A house with a bold yet understated presence toward the outside that hides a complex interior in relationship with a newly created landscape.
A place where the normative setback areas are reinterpreted as opportunities to redefine the perimeter and expand the domestic realm.
The stair presents itself as an element that tensions and enriches the experience of the interior space.
Arrival at the site revealed an apparently neutral landscape: a flat plot among pine trees that demanded the creation of an inner world capable of conversing with a newly imagined exterior. The house emerges as a sober presence outwardly, yet internally it unfolds with complexity, shaped by a redefined ground plane and an elevated horizontal plane that shelters a secret garden at its core.

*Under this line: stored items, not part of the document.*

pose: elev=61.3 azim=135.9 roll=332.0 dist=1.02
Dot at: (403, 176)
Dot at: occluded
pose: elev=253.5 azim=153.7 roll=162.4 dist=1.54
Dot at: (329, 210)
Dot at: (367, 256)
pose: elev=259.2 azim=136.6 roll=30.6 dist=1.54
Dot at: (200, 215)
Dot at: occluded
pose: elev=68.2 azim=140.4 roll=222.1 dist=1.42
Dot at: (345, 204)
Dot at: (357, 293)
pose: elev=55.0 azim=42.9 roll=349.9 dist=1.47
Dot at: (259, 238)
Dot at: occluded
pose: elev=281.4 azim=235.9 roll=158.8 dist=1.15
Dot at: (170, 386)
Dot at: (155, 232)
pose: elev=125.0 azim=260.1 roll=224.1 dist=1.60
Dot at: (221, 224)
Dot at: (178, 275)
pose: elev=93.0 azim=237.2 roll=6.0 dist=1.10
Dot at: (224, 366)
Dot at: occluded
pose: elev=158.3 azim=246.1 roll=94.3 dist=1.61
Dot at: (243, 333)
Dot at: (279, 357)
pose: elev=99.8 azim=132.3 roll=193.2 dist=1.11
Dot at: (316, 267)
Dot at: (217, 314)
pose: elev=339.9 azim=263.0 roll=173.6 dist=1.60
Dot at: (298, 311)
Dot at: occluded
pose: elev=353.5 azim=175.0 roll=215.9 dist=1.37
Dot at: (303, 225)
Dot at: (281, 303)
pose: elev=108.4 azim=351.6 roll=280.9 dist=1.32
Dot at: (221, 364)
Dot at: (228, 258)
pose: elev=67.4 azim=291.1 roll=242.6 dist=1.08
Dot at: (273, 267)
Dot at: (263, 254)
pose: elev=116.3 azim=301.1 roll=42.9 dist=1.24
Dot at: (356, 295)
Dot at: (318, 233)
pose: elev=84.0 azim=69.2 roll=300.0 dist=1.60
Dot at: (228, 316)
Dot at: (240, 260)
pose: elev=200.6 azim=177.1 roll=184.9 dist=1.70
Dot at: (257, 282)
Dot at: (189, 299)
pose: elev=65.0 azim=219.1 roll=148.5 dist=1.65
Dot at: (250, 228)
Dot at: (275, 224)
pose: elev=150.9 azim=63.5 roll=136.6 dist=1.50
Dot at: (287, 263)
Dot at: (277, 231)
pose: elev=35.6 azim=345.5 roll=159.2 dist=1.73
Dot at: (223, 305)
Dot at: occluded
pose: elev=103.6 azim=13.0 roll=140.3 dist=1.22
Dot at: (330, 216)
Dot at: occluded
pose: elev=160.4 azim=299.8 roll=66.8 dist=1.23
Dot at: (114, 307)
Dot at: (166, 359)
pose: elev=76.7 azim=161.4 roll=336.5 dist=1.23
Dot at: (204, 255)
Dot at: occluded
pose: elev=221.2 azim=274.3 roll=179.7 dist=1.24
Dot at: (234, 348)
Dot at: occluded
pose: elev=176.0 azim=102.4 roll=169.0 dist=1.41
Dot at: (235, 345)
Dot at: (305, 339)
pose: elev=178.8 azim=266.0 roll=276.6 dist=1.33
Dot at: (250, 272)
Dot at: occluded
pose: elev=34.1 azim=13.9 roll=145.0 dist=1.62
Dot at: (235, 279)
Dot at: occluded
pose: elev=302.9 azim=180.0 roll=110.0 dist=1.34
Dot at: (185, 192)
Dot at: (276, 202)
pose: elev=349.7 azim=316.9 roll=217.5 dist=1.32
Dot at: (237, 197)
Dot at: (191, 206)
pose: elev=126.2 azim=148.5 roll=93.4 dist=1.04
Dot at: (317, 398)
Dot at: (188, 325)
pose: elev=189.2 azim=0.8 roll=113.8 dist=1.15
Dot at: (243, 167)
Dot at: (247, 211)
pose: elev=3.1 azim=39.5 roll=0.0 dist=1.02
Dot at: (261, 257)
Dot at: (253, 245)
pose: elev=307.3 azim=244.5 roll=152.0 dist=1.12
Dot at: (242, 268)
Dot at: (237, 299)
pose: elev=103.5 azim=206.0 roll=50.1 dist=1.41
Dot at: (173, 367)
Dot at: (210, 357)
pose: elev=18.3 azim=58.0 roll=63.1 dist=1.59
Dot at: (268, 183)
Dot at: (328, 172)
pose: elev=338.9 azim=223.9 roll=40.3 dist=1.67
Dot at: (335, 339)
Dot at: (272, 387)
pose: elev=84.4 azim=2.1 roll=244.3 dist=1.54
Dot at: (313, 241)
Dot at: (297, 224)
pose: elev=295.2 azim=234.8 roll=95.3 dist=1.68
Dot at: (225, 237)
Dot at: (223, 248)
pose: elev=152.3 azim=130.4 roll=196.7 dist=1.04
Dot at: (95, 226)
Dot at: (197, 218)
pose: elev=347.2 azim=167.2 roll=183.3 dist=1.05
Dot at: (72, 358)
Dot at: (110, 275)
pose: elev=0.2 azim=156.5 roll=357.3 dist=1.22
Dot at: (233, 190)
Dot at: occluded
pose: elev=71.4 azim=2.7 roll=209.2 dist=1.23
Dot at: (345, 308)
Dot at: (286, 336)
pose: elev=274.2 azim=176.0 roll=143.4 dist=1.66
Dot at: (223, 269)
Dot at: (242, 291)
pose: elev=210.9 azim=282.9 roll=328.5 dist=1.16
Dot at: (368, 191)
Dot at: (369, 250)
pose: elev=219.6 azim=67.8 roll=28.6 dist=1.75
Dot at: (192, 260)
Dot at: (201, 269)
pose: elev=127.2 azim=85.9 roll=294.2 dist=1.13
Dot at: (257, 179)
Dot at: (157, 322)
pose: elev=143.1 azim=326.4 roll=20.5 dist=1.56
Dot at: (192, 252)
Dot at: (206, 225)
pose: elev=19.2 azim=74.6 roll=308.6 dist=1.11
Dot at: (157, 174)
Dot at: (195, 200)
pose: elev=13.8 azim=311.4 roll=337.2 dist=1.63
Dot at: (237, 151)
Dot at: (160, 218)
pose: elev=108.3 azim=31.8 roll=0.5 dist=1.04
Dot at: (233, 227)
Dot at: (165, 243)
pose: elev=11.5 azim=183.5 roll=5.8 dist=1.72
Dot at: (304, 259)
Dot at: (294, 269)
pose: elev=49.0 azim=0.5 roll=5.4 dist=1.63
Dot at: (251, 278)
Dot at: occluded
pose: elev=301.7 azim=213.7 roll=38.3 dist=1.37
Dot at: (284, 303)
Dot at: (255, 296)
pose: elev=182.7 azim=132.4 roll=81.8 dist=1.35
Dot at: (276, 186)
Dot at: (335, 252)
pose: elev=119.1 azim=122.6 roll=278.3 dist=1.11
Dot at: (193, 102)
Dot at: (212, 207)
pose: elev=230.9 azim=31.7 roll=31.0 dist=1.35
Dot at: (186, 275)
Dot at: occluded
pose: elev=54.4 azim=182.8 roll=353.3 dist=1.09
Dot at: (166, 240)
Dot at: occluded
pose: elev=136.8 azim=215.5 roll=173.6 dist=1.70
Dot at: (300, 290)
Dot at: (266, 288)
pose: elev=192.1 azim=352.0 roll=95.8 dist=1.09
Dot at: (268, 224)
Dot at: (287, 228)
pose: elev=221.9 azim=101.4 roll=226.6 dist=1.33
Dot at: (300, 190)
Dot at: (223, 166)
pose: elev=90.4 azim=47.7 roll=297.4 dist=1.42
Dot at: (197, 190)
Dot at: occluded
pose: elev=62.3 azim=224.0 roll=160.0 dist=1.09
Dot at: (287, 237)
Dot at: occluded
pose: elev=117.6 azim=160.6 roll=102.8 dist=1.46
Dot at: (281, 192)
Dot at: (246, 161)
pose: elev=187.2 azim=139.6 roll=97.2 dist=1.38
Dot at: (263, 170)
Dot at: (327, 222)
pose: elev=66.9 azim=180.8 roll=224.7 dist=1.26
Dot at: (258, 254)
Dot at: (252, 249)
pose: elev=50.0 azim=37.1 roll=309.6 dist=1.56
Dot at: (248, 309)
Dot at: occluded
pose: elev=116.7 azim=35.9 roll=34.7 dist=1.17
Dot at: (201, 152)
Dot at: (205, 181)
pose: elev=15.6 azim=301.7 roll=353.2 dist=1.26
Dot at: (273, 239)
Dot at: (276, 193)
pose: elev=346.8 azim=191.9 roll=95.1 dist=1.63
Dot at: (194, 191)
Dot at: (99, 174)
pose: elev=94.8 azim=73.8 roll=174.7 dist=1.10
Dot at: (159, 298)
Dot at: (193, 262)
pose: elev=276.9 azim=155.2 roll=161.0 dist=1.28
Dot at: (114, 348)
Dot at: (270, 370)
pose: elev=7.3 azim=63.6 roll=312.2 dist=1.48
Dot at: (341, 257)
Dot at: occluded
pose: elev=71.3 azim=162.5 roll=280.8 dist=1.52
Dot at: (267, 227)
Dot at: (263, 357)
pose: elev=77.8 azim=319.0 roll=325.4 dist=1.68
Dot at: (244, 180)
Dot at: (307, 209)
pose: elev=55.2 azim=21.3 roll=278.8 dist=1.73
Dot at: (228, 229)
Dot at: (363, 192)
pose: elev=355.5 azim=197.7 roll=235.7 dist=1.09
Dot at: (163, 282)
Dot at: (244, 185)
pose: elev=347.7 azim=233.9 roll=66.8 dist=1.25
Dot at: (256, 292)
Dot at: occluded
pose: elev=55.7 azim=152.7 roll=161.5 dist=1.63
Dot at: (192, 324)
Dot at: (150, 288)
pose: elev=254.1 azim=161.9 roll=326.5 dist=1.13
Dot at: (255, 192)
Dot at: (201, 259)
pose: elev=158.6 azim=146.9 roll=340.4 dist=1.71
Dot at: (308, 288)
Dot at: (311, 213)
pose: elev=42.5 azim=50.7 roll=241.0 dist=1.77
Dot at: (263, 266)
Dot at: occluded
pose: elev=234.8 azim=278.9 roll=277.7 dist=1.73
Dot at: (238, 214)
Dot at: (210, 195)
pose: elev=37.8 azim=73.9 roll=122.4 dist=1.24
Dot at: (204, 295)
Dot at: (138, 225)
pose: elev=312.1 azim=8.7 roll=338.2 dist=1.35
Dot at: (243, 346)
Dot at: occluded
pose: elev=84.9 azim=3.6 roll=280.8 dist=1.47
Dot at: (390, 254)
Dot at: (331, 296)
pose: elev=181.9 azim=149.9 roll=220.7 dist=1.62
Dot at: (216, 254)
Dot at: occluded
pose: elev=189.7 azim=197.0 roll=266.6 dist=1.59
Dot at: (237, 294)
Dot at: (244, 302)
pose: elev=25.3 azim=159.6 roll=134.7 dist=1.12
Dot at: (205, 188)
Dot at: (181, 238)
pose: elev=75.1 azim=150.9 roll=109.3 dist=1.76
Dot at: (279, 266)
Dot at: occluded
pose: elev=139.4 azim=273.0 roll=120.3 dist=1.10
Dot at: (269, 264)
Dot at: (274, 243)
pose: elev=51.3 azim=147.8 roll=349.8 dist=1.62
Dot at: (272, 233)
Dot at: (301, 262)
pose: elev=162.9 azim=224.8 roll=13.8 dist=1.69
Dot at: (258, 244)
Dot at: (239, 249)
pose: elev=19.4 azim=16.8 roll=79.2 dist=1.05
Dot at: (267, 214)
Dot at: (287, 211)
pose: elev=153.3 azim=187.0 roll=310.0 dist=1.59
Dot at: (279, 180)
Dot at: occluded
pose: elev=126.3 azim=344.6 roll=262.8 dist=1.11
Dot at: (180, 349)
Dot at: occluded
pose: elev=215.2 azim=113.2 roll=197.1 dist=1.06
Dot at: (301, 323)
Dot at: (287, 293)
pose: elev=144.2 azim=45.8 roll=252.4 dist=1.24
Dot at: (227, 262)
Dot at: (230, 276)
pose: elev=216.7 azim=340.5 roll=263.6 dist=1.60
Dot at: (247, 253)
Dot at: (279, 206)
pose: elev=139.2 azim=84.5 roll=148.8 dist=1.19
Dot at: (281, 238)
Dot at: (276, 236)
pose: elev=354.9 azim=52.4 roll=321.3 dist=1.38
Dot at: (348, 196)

Setbacks become opportunities—hidden patios, displaced staircases, and routes that expand spatial experience. The east-west entrance sequence leads to a generous horizontal space where the living-kitchen area opens toward a pool that nearly enters the home, drawing the surrounding greenery inside and framing the sky through the pines.
A dual staircase system introduces a vertical tension that connects the ground floor, a basement lit by skylights, and the first floor, where bedrooms overlook a double-height void. In the attic level, two study spaces rise like an internal beacon, visually linking the project’s key diagonals. Thus, a regular plot becomes a field for exploring new ways of inhabiting and expanding architectural boundaries.